Theresa May will present her deal with the EU to Parliament for a third time next Tuesday. If she wins support she will ask Europe to push the Brexit date back no later than June 30. But if it is defeated for a third time she has said this delay would have to be far longer - and would involve the UK taking part in European Parliament elections in May.

The only way now that the UK will still leave as previously planned on March 29 is if the EU refuses to the request to extending Article 50.

Of Gwent's MPs, Monmouth's David Davies - a vocal Brexiteer - was the only one to confirm he would be voting against the extension. Speaking before the vote he said: "We must be out of the EU by the end of March with or without a deal."

Confirming he would vote for the extension, Islwyn MP Chris Evans said he saw "no other possible way forward", and added: "I only hope that the government will not squander the extra time they are given like they have squandered the past two years."

Writing on Twitter after the vote first minister Mark Drakeford said: "While I welcome the commitment to extend Article 50, this must be done now.

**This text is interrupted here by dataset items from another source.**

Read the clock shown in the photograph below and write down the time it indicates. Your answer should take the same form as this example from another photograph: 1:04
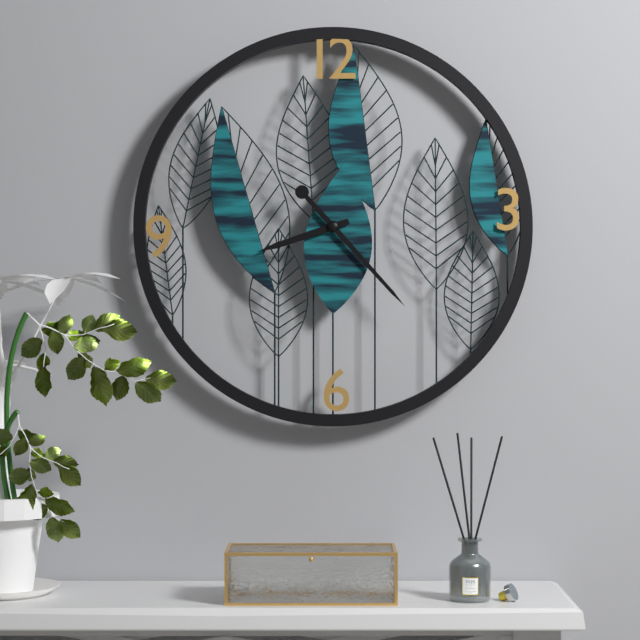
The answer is 8:23
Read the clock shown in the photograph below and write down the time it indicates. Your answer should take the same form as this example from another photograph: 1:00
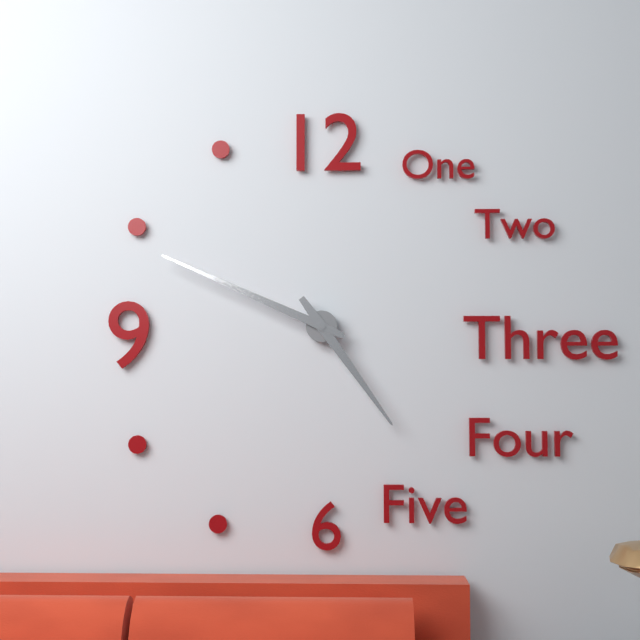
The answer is 4:49
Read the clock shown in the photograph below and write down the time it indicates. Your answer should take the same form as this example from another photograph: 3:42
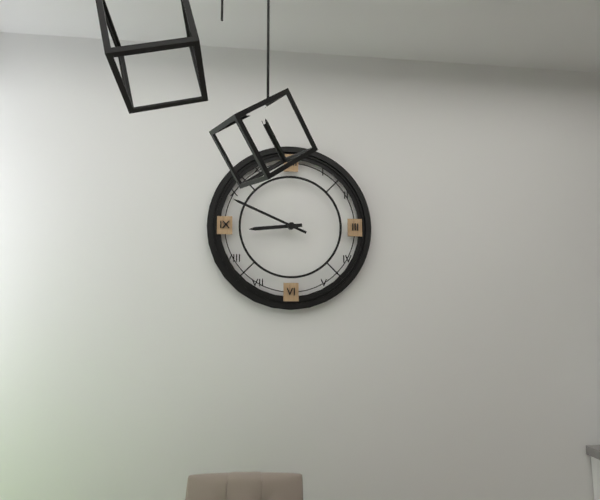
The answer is 8:49
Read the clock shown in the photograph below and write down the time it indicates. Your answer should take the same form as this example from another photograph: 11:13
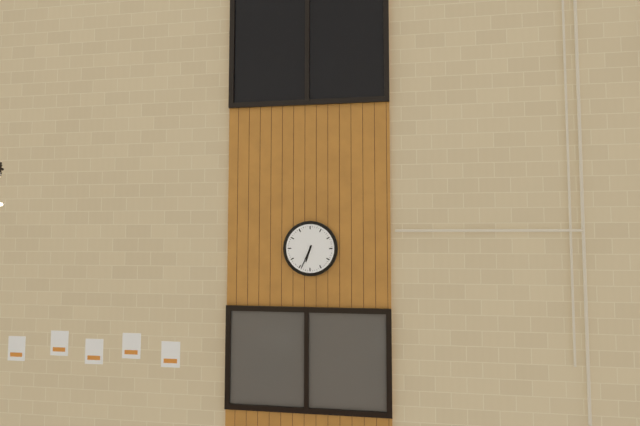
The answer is 6:34
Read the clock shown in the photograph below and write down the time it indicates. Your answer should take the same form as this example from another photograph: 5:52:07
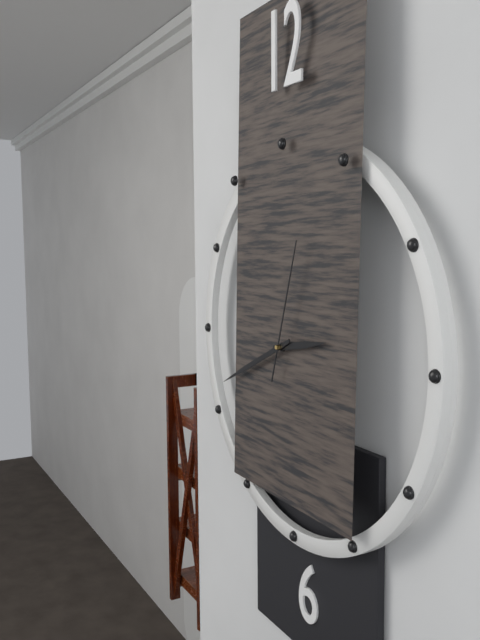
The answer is 2:41:03
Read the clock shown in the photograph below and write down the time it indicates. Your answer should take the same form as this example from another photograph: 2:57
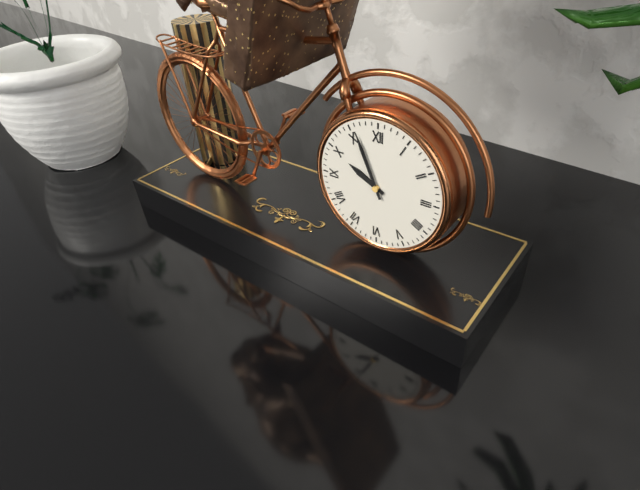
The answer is 9:56
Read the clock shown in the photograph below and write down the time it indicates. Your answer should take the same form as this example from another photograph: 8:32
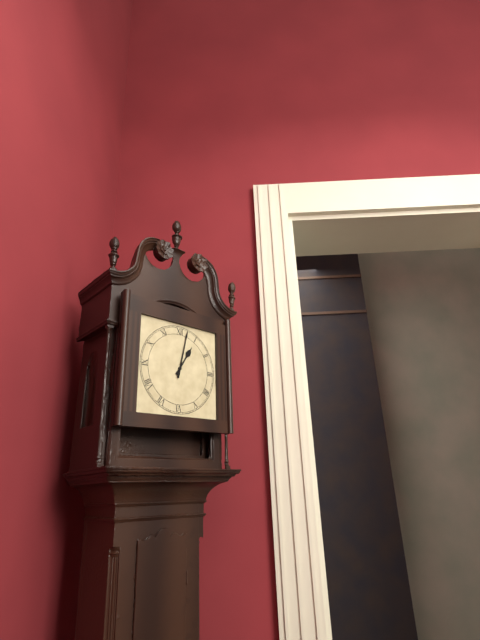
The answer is 1:02
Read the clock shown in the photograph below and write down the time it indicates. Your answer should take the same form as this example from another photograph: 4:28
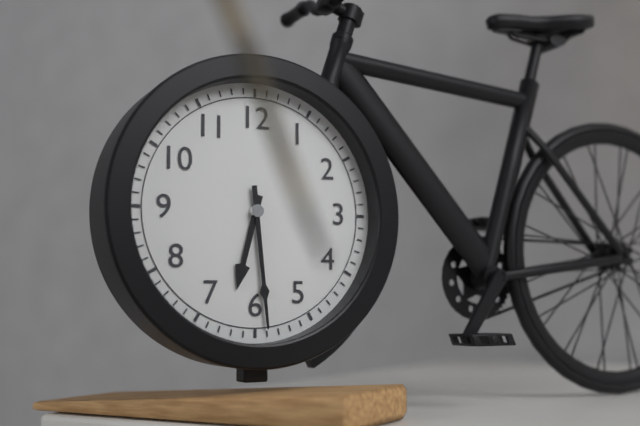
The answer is 6:29
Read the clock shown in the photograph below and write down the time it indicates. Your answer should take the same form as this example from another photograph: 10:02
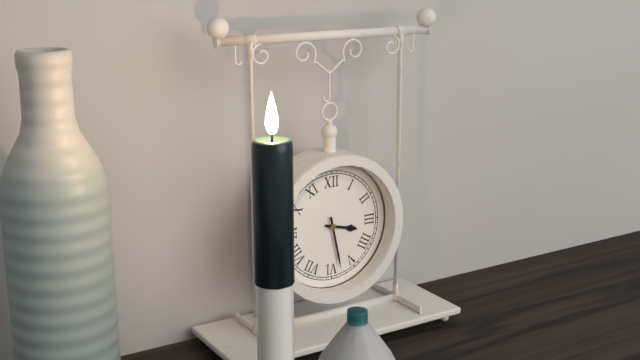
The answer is 3:28
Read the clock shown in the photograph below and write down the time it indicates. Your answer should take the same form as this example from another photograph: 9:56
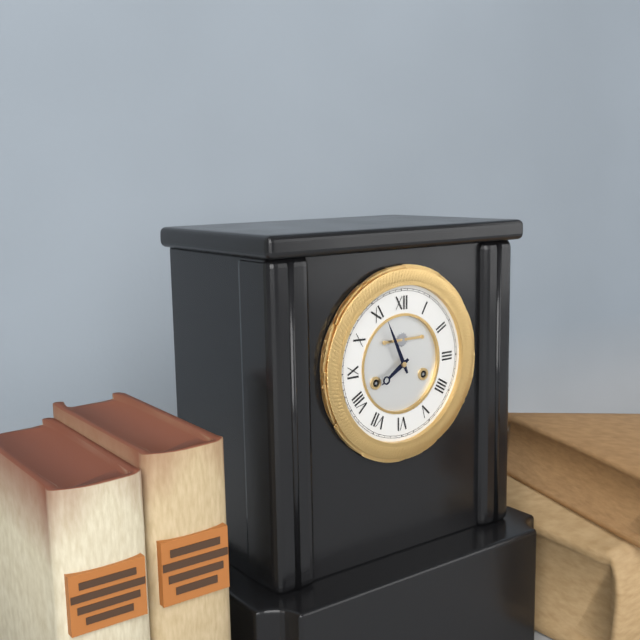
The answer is 7:56
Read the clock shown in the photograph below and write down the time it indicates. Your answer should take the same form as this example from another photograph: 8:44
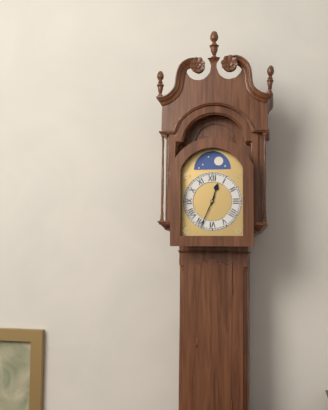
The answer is 12:34
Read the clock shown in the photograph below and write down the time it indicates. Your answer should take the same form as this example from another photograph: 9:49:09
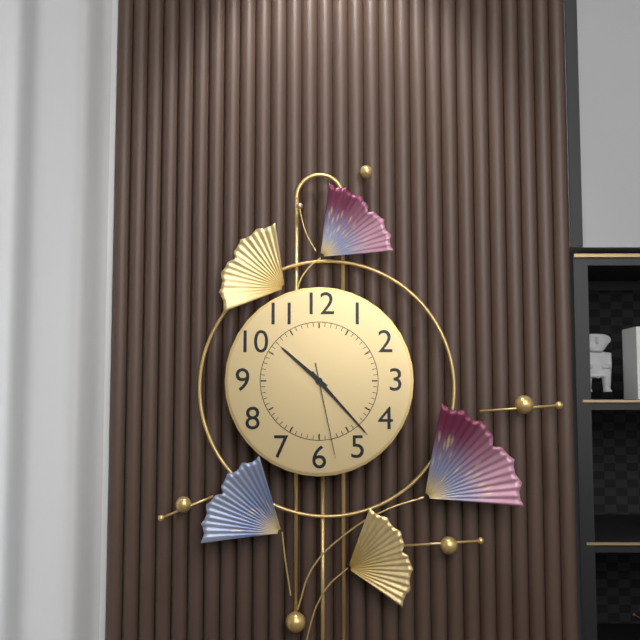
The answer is 10:23:28
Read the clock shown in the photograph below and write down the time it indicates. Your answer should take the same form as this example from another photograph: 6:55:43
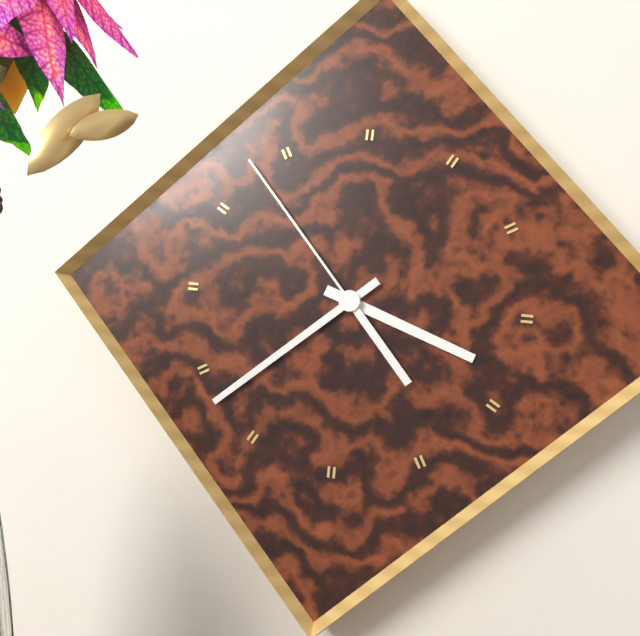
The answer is 3:38:53
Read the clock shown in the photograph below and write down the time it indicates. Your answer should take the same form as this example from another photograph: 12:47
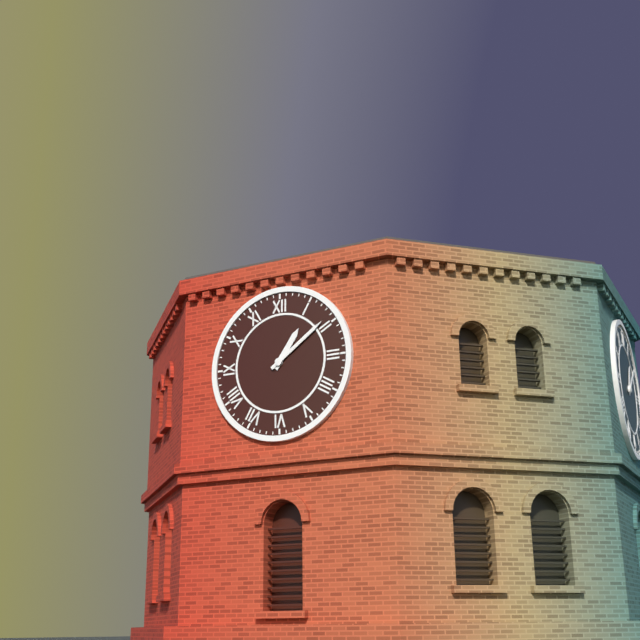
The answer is 1:09
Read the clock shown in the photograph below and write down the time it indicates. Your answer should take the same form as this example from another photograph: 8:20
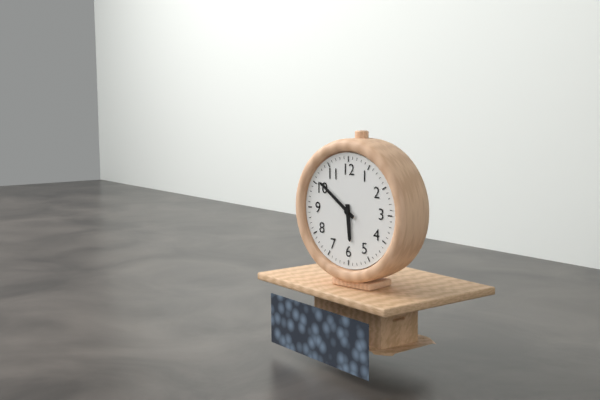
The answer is 5:51
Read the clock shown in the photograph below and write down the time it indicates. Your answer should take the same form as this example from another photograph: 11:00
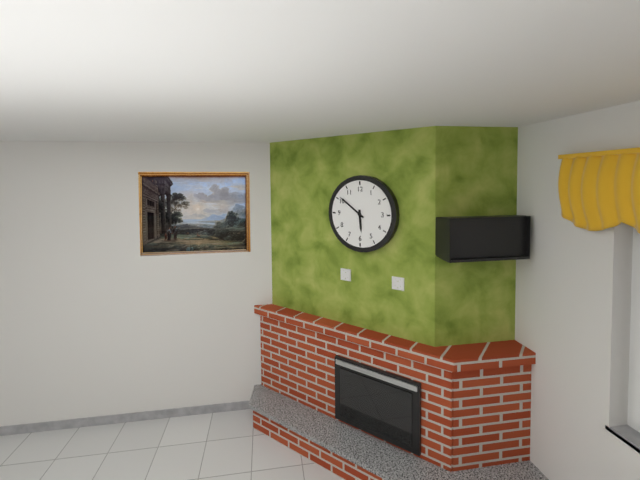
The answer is 5:51
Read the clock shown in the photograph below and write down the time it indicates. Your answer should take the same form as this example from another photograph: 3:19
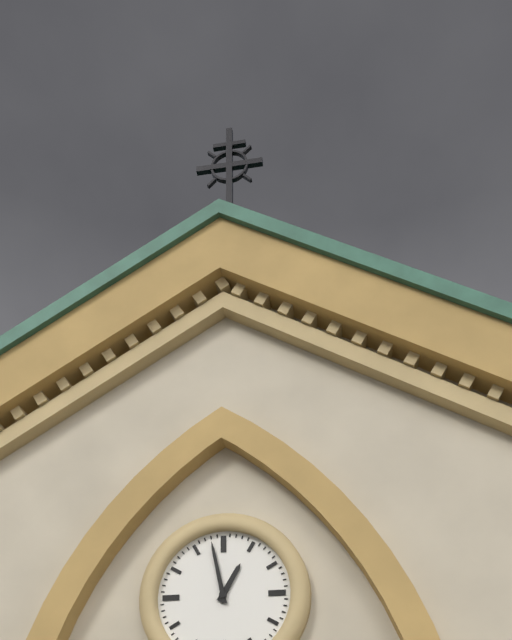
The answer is 12:58
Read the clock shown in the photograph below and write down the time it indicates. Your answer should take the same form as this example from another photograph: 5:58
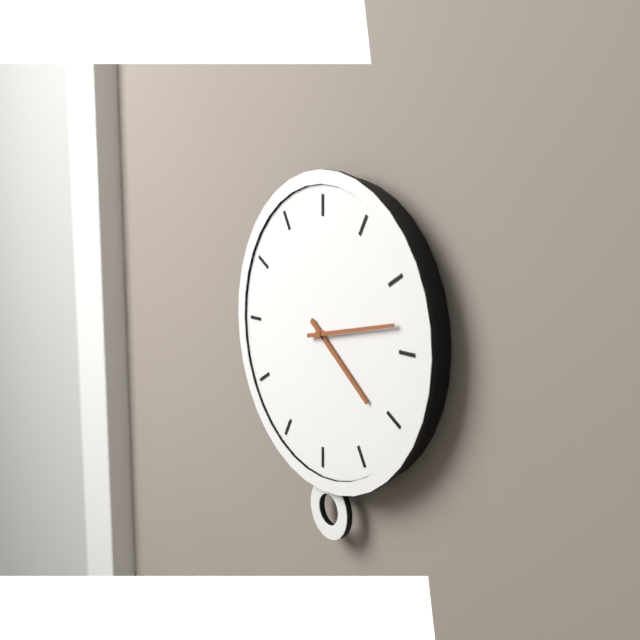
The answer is 4:13
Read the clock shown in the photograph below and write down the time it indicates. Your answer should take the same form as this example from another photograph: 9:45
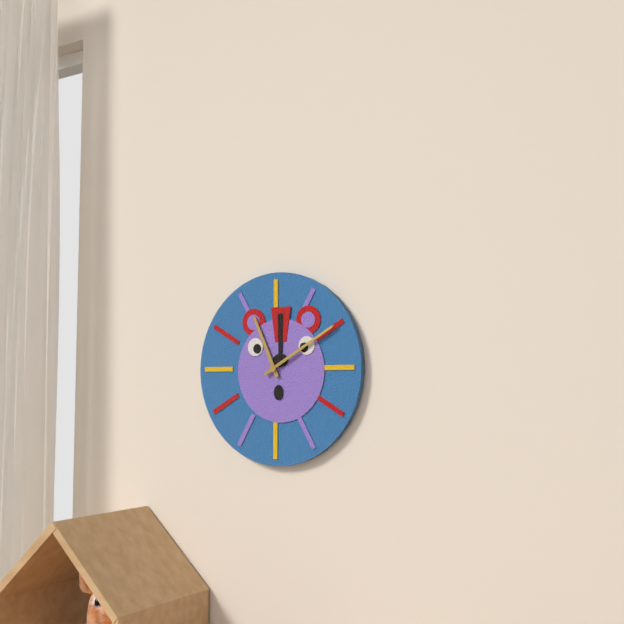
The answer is 11:10
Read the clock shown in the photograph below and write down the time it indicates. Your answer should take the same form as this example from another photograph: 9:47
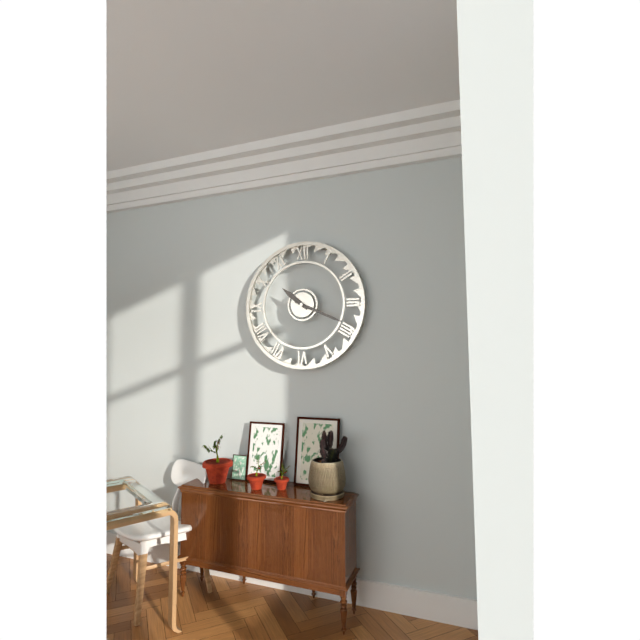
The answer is 10:19
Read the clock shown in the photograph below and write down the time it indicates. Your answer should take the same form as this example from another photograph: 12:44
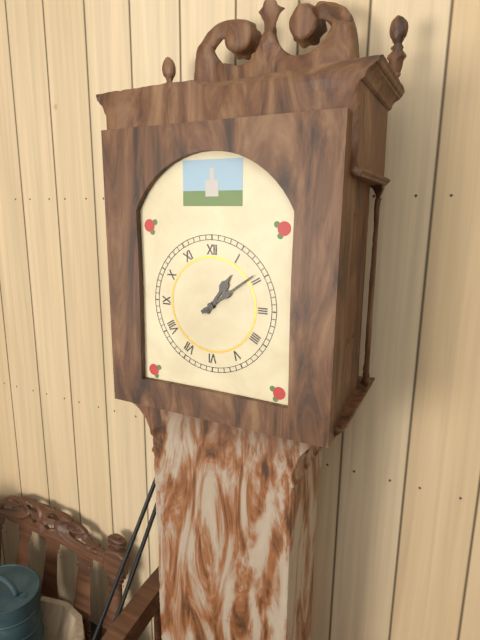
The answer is 1:09
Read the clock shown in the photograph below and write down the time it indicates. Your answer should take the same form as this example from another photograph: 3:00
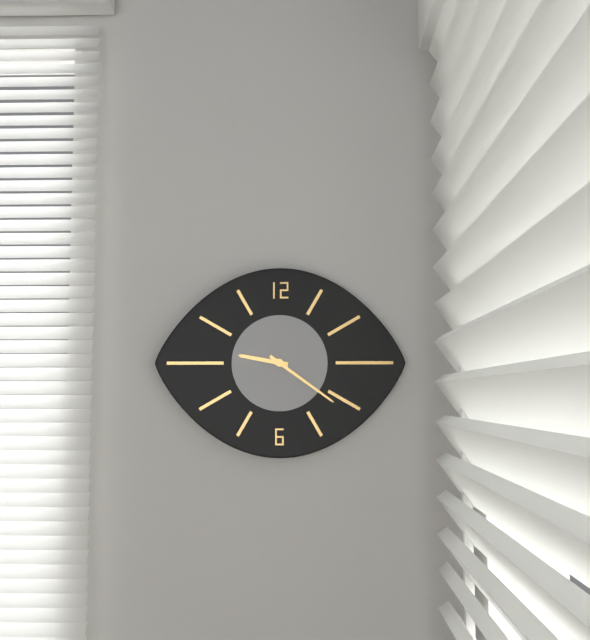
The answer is 9:21
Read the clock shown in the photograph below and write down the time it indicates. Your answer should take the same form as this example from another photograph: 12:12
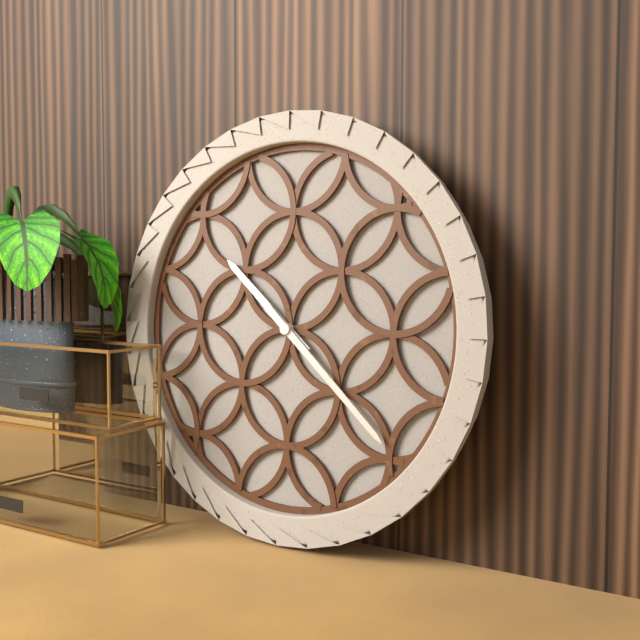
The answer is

"The later we leave this, the greater the chance of us stumbling out of the EU without a deal in two weeks’ time."

He added: "The PM’s deal has already been comprehensively rejected twice and by a historic majority. There is nothing more she can squeeze from this.

"She must now accept defeat and change course to reach a consensus that benefits the whole of the UK."

Brexiteers reacted furiously to the vote.